Australia – The Indelible Marks Left Behind
It is impossible to express, this feeling of being deeply branded by Australia. How does one put into words the depth of the marks that the country and its people have left on me. I think it started when I was a child with early National Geographic images of something so foreign looking and yet familiar. Raised in a rural environment I was drawn to those dramatic country scenes. The men and women of the Outback struggling with keeping themselves and their livestock alive in what looked like insurmountable dangers of fire, flood, and distance. Brave, strong people I thought as a child. Friendly, open and honest and busy with lives full of action. Men forever wrestling sheep and cattle and one another. Women surviving on what little they had while they waited and waited for the next demand to take its toll. What I couldn’t imagine from the pictures I saw, the writers of Australia filled in nicely. From convict colonies to contemporary urban scenarios, Australia’s writers, photographers and artists brought their country to life.

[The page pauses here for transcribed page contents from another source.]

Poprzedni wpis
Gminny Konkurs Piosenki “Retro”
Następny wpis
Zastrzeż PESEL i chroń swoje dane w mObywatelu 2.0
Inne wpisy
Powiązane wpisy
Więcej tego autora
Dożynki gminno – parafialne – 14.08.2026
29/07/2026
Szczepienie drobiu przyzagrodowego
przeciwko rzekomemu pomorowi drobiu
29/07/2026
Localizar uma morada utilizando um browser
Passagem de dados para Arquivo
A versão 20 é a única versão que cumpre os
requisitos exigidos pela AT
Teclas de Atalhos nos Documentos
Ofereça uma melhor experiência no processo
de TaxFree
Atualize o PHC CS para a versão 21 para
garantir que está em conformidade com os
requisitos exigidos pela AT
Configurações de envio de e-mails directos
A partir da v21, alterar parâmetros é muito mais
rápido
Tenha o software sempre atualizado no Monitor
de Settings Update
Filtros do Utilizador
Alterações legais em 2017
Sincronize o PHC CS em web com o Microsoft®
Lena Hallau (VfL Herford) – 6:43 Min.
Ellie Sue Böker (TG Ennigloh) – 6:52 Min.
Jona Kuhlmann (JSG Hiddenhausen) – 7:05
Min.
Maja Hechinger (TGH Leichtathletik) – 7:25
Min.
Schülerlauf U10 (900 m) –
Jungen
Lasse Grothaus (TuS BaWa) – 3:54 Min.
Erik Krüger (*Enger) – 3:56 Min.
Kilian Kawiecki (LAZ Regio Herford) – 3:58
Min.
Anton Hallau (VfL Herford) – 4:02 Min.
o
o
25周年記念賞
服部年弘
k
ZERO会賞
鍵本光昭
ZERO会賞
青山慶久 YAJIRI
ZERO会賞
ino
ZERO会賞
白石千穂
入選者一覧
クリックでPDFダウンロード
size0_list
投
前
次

In 1997 I got the chance to go there and see for myself how real it all was. I would teach workshops for the Fibre Forum and be housed and shown the sights. It was magic. The air was clearer, the horizon further away, the sky bigger and bluer, the smells new and different, the sounds exotic and louder, the voices happy-sounding and full of strange expressions. I took it all in and took notes…. constant notes. I photographed everything…..the picture being the physical evidence of my presence in this country. I did not know then that the notes and quick scribbles and drawings would be of more importance to me than the photos…..photos that gave too much information and missed the essence of me being there, at that moment in time. On that first visit I vividly recall my hosts taking me from Canberra to Mittigong and making sure to be in Golburn for a pre-arranged luncheon where the owner would first serenade me with the didgeridoo and then a Civil War melody on his violin because it was the closest he could get to music of where I traveled from. The thoughtfulness that went into giving me that experience as a welcome to their country was the most wonderful and memorable welcome to a country I would never get enough of.

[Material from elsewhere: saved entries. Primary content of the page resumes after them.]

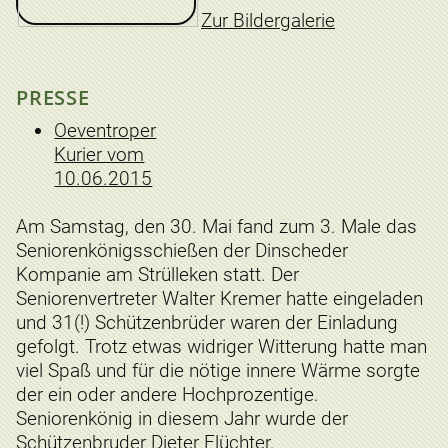
Zur Bildergalerie
PRESSE
Oeventroper
Kurier vom
10.06.2015
Am Samstag, den 30. Mai fand zum 3. Male das
Seniorenkönigsschießen der Dinscheder
Kompanie am Strülleken statt. Der
Seniorenvertreter Walter Kremer hatte eingeladen
und 31(!) Schützenbrüder waren der Einladung
gefolgt. Trotz etwas widriger Witterung hatte man
viel Spaß und für die nötige innere Wärme sorgte
der ein oder andere Hochprozentige.
Seniorenkönig in diesem Jahr wurde der
Schützenbruder Dieter Flüchter.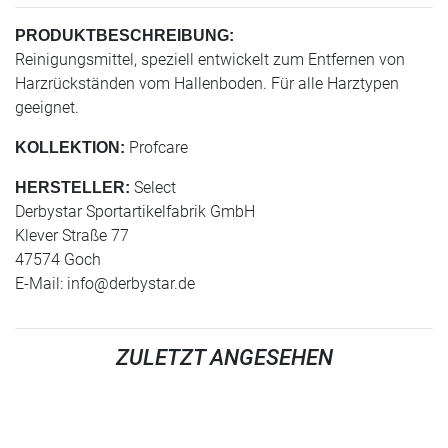
PRODUKTBESCHREIBUNG:
Reinigungsmittel, speziell entwickelt zum Entfernen von
Harzrückständen vom Hallenboden. Für alle Harztypen
geeignet.
Profcare
KOLLEKTION:
Select
HERSTELLER:
Derbystar Sportartikelfabrik GmbH
Klever Straße 77
47574 Goch
E-Mail:
info@derbystar.de
ZULETZT ANGESEHEN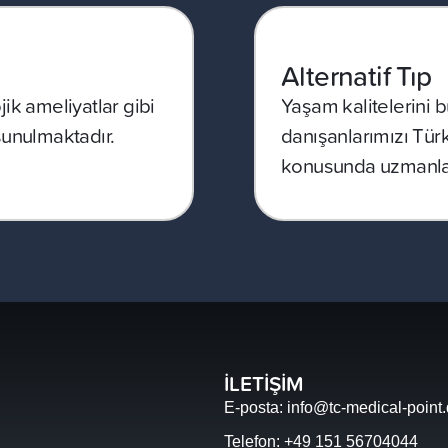
Alternatif Tıp
ik ameliyatlar gibi
Yaşam kalitelerini b
 sunulmaktadır.
danışanlarımızı Tür
konusunda uzmanlaş
İLETİŞİM
E-posta: info@tc-medical-point
Telefon: +49 151 56704044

I asked questions, so many questions that seem silly and ignorant in retrospect. But sometimes not. Like asking my first driver on a walk into the countryside of Canberra if she ever just wanted to keep walking, walking further into the outback. And if she could hear the sound of what I interpreted as the “sound of waiting”…..women waiting for their children to return, the postman to come, the rain to come, their husband to return from long distances in dangerous places. She politely replied, “No, not really.” And she warned me not to keep walking myself. “People are lost that way you know, searching for something out there.”

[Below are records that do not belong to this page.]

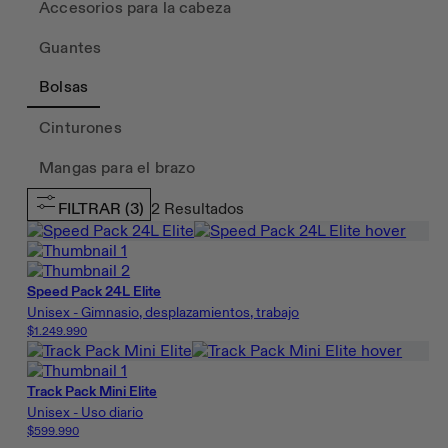
Accesorios para la cabeza
Guantes
Bolsas
Cinturones
Mangas para el brazo
FILTRAR
(3)
2
Resultados
Speed Pack 24L Elite
Unisex - Gimnasio, desplazamientos, trabajo
$1.249.990
Track Pack Mini Elite
Unisex - Uso diario
$599.990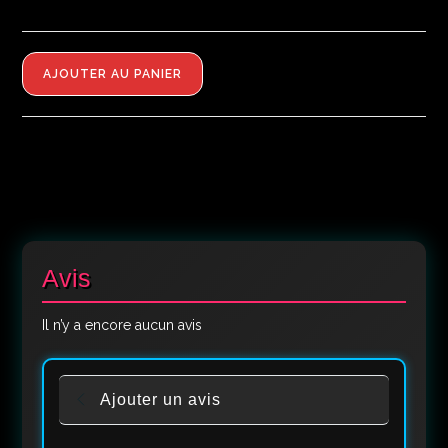
AJOUTER AU PANIER
Avis
Il n’y a encore aucun avis
Ajouter un avis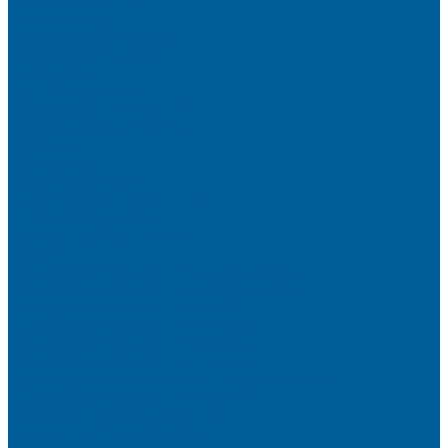
Блокираторы ГАРАНТ
Замки капота
Замки коробки передач
Сейфы, защита ЭБУ
Аксессуары
Реле блокировок
Метки для сигнализаций
Модули к сигнализациям
Сирены
Материалы
Мотосигнализации
Противоугонные комплексы
GPS трекеры, маяки
Подарочный сертификат
Услуги
Установка сигнализации на автомобиль
Установка сигнализации с автозапуском
Установка сигнализации StarLine
Установка сигнализаций Pandora
Установка сигнализации Pandect
Установка сигнализации Призрак
Противоугонная система Игла с установкой
Установка сигнализации Автолис
Автомобильная безопасность
Защита от угона автомобиля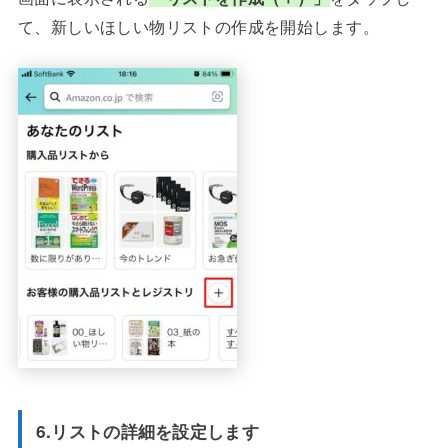
て、新しいほしい物リストの作成を開始します。
6.リストの詳細を設定します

On that first visit to Australia I went to Alice Springs and Uluru…the very soul of Australia. A private pilot flew me out there and banked around Uluru and the Olgas so I could get good photos from the air at dawn. A guide who had last minute cancellations ended up with just me to drive around and accompany on hikes through the Olgas. At the base of Uluru he dropped me off near routes that had few if any tourists and waited to take me to the next back way in. He suggested what I should order for lunch while he went off to catch a thorny lizard for me to see close up before letting it go in the desert. He brought me dark beer to drink while I sat with him and watched the sunset on Uluru, then drove me back to the airport where the pilot waited to take me back to Alice Springs.
The following day I went to a Coroboree and let the Aboriginal spokesman, George, cut my hair to add to his string while thanking me and saying that the Japanese tourists did not offer theirs. He said he and I had hair with more tooth to grab on. I breathed him deep into my lungs so as to have him and his country stay inside me for as long as possible. Later that morning I ate a witchetty grub and other bush tucker. It was at this Coroboree that I bought my first Australian Aboriginal Art.
I never thought I was going to come back. I was intent on filling myself and my suitcases with Australia.